» **TASK DESCRIPTION**: Could you recast the material below as a Markdown table with the columns Row and Text line, one numbered row per line, leaving out blank lines and the pictures?

» **GIVEN DATA**:

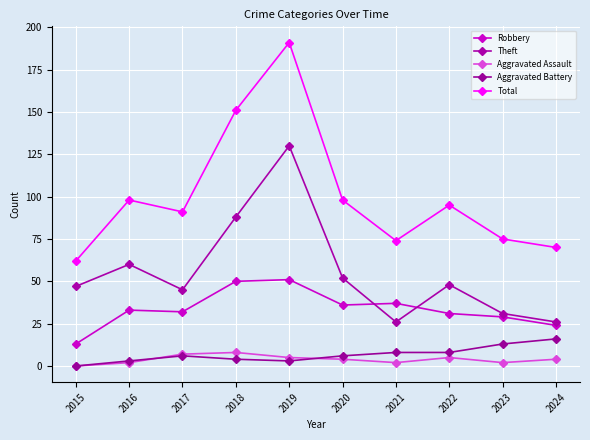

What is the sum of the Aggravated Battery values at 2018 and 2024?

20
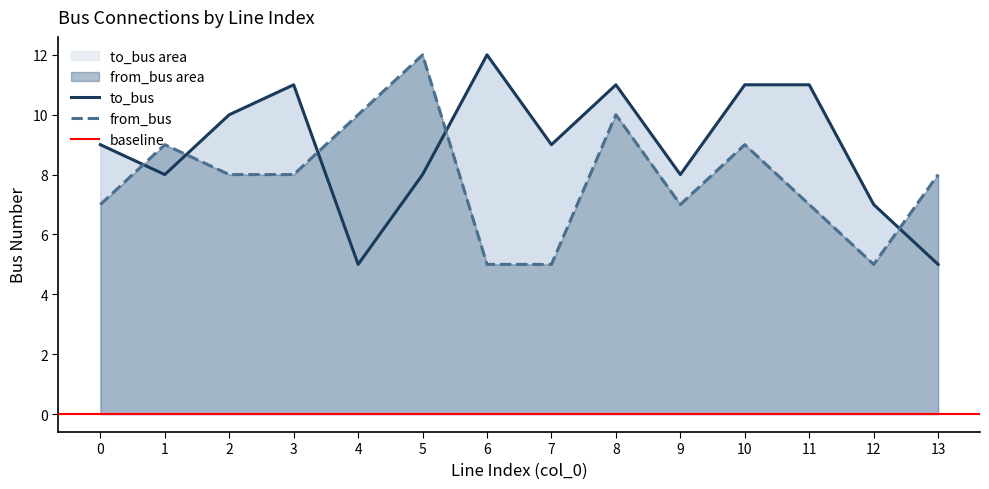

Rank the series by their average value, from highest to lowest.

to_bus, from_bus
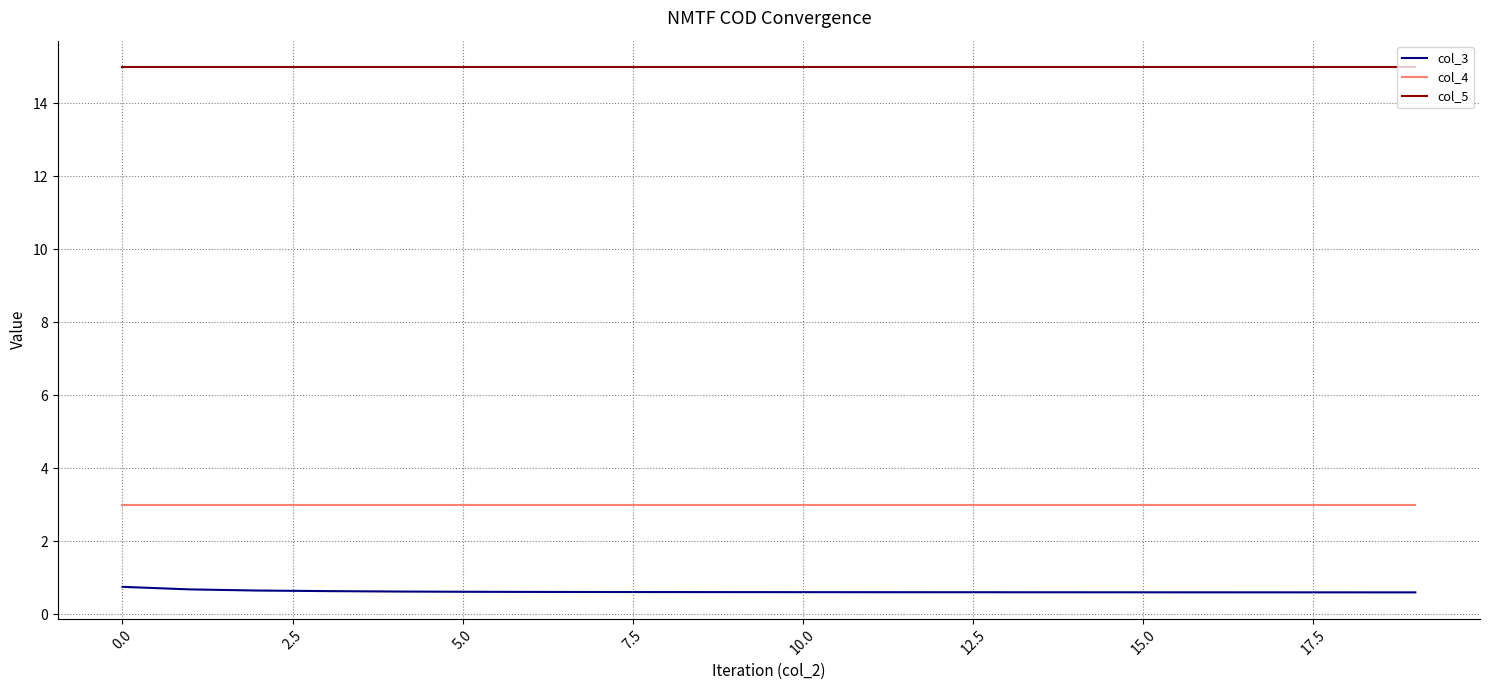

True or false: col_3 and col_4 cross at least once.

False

» **EXERCISE RESULT**:
| Row | Text line |
|---|---|
| 1 | What is the sum of the Aggravated Battery values at 2018 and 2024? |
| 2 | 20 |
| 3 | Rank the series by their average value, from highest to lowest. |
| 4 | to_bus, from_bus |
| 5 | True or false: col_3 and col_4 cross at least once. |
| 6 | False |